Да лучше уж я сам что-то сделаю, чем буду его огорчать.

И я постоянно забываю, что за доброе дело на Руси морду бьют.

Издательство долгое время мучилось без главного инженера. Специальность достаточно узкая, из окрестных вузов таких специалистов выпускает только Омский технологический институт. Но когда я обратился туда, то убедился, что запросы у выпускников такие, что нам их не удовлетворить. Квартира, оклады… Тогда я дал объявление в "Магаданскую правду" — вдруг с какой-то оказией залетел в наш город такой инженер — и стал ждать.

Залетных не оказалось, зато ко мне обратилась мастер из областной типографии Альбина Голякова.

Я посмотрел ее документы — она окончила полиграфический техникум заочно… Главным инженером никогда не — работала — для этого необходимо высшее образование. Но выбирать мне не приходилось и, поколебавшись несколько дней, я дал согласие.

Проверить ее по месту предыдущей работы я как-то постеснялся.

Буквально месяца не прошло, как я убедился не только в ее полной некомпетентности, но и чудовищной лени. Единственное, что она делала с удовольствием на работе — гоняла шары на компьютере. Однако, когда я сделал ей замечание, Альбина посмотрела на меня как удав на кролика и предупредила:

— Я живу на одной площадке с прокурором области и с Минкиным. И со всеми у меня дружба, естественно.

Это у нее приговорка такая была — "естественно". Причем произносила она ее со свистом на "с". Получалось нечто вроде змеиного предупреждения — с-с-с.

Минкин был одним из крупных авторитетов области. Так что я, выходит, сразу попал между двух огней.

В панике я кинулся к директору типографии, старому моему знакомому "щирому хохлу" Василию Дмитриевичу Овдейчуку. Признаюсь, никогда я еще не слышал столь заразительного смеха…

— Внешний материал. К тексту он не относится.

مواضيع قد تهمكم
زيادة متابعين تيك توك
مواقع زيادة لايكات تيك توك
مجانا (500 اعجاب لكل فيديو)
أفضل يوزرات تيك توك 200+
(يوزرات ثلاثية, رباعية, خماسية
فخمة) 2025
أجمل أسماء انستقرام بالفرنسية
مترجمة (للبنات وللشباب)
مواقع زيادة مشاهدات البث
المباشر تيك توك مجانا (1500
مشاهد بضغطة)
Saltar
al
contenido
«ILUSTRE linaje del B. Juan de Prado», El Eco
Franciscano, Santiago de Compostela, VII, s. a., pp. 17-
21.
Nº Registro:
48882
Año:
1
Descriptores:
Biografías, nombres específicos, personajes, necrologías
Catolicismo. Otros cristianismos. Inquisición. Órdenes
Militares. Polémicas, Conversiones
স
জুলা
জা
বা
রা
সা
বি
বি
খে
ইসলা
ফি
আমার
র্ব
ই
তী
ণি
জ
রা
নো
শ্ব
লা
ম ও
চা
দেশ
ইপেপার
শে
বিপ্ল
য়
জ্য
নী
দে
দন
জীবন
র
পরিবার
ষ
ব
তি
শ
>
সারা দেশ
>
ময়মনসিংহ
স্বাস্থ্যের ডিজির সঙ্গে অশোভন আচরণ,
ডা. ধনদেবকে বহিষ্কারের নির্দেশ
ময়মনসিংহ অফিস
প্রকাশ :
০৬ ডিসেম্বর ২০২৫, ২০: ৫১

— Вся типография, затаив дыхание, ждала, когда вы ее возьмете… три года она нас третировала. Доносы, проверки, ревизии. Никакого житья и небось прокурором стращает.

— И не только, — кивнул я горестно. — Еще и авторитетами пугает.

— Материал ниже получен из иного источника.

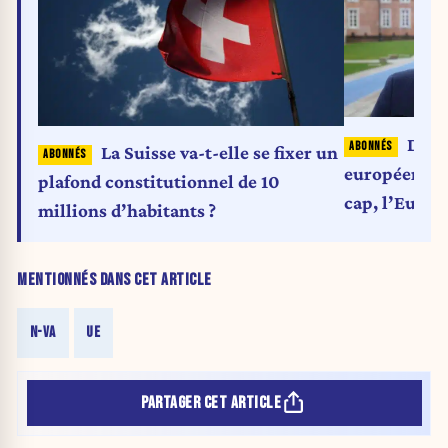
De W
La Suisse va-t-elle se fixer un
européen : s
plafond constitutionnel de 10
cap, l’Europe
millions d’habitants ?
seule grande
strictement 
MENTIONNÉS DANS CET ARTICLE
de son appar
N-VA
UE
PARTAGER CET ARTICLE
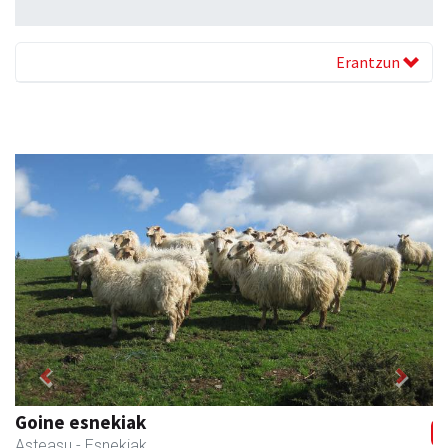
Erantzun
Previous
Next
Goine esnekiak
Asteasu
- Esnekiak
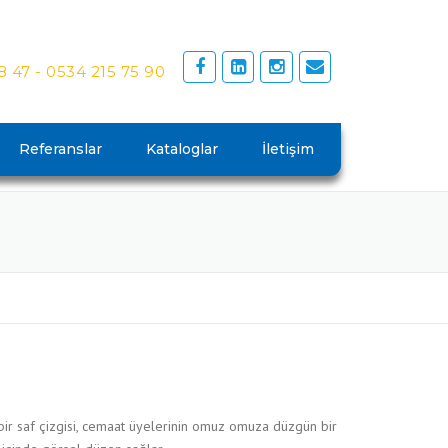
8 47 -
0534 215 75 90
Referanslar
Kataloglar
İletişim
r bir saf çizgisi, cemaat üyelerinin omuz omuza düzgün bir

— Растет человек, — констангировал Василий Дмитриевич.

И пообещал:

— Мы тебе за это медаль отольем!

Меня это не утешило.

Я попытался уволить Голякову — во все инстанции посыпались письма и жалобы, причем подписанные от имени коллектива.

Зачастили проверки. Инспекция по труду, налоговые, прокуратура слали свои грозные предупреждения… Но до инциндента в ресторане все это не выходило за рамки рутинной деятельности — вы нам писали, мы вам отвечаем.

А тут неожиданно заявляется контролер КРУ вместе с оперативником, арестовывают все документы и переворачивают все буквально вверх дном — склады, магазины и как я узнал через несколько дней — развернулась широкая встречная ревизия, то есть проверялись наши партнерские связи.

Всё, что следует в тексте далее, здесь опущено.